In the midst of a pandemic, the Union government has bypassed its constitutional obligations. Suspension of MPLAD scheme funds is an affront to the directive principles of State policy.

In the Constituent Assembly Debates, Dr. Ambedkar has underscored that one of the main objectives of the Directive Principles of State Policy is to achieve economic democracy. The present decision by the elected representatives has undermined and betrayed that trust.

Neither the council of ministers nor the Union executive can usurp the powers provided to the House of the People by the Constitution of India. As observed in May's Parliamentary Practice:

"The appropriation by the House of Commons of the individual sums granted as supply to the specific services for which they are voted in the estimates is secured annually by legislation in the form of the appropriation Act.

Three important precepts of financial practice are implied in the appropriation of expenditure:

(1) A sum appropriated to a particular service cannot be spent on another service.

(2) The sum appropriated is a maximum sum.

(3) It is a sum available only to defray costs which have arisen during the year in respect of which it has been appropriated by the relevant Act."
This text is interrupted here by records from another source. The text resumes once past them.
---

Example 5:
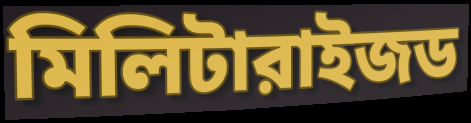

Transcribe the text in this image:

মিলিটারাইজড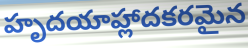
హృదయాహ్లాదకరమైన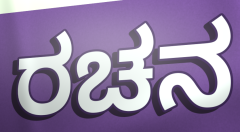
ರಚನ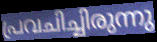
പ്രവചിച്ചിരുന്നുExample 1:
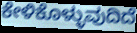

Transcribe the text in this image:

ಕೇಳಿಕೊಳ್ಳುವುದಿದೆ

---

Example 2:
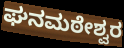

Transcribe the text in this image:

ಘನಮಠೇಶ್ವರ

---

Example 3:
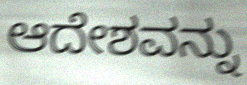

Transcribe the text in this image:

ಆದೇಶವನ್ನು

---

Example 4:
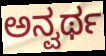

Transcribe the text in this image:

ಅನ್ವರ್ಥ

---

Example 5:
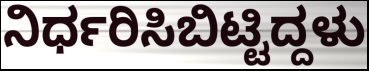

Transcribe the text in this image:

ನಿರ್ಧರಿಸಿಬಿಟ್ಟಿದ್ದಳುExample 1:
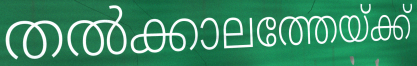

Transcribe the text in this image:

തൽക്കാലത്തേയ്ക്ക്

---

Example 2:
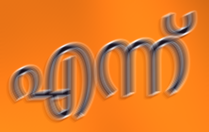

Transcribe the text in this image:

എന്ന്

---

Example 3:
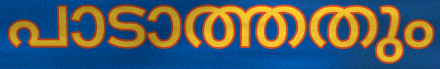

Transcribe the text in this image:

പാടാത്തതും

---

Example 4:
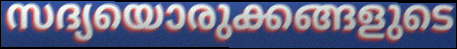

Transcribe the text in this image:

സദ്യയൊരുക്കങ്ങളുടെ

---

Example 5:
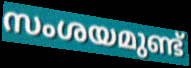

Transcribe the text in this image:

സംശയമുണ്ട്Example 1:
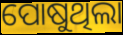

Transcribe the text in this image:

ପୋଷୁଥିଲା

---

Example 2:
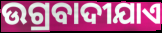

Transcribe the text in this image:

ଉଗ୍ରବାଦୀଯାଏ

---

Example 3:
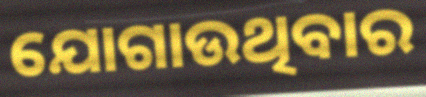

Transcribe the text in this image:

ଯୋଗାଉଥିବାର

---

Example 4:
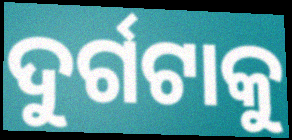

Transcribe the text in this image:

The Union government could not have suspended the MPLAD scheme funds and placed those funds at the disposal of Ministry of Finance without following the constitutional provisions. Extraordinary situations may require extraordinary arrangements. But that does not enable the Union government to override the constitutional accountability. Common sense and conscience both demand that the decision needs to be reconsidered in toto. Every problem is an opportunity in disguise. But the real question is whether the opportunity is availed for constructive nation building or to weaken the constitutional edifice !!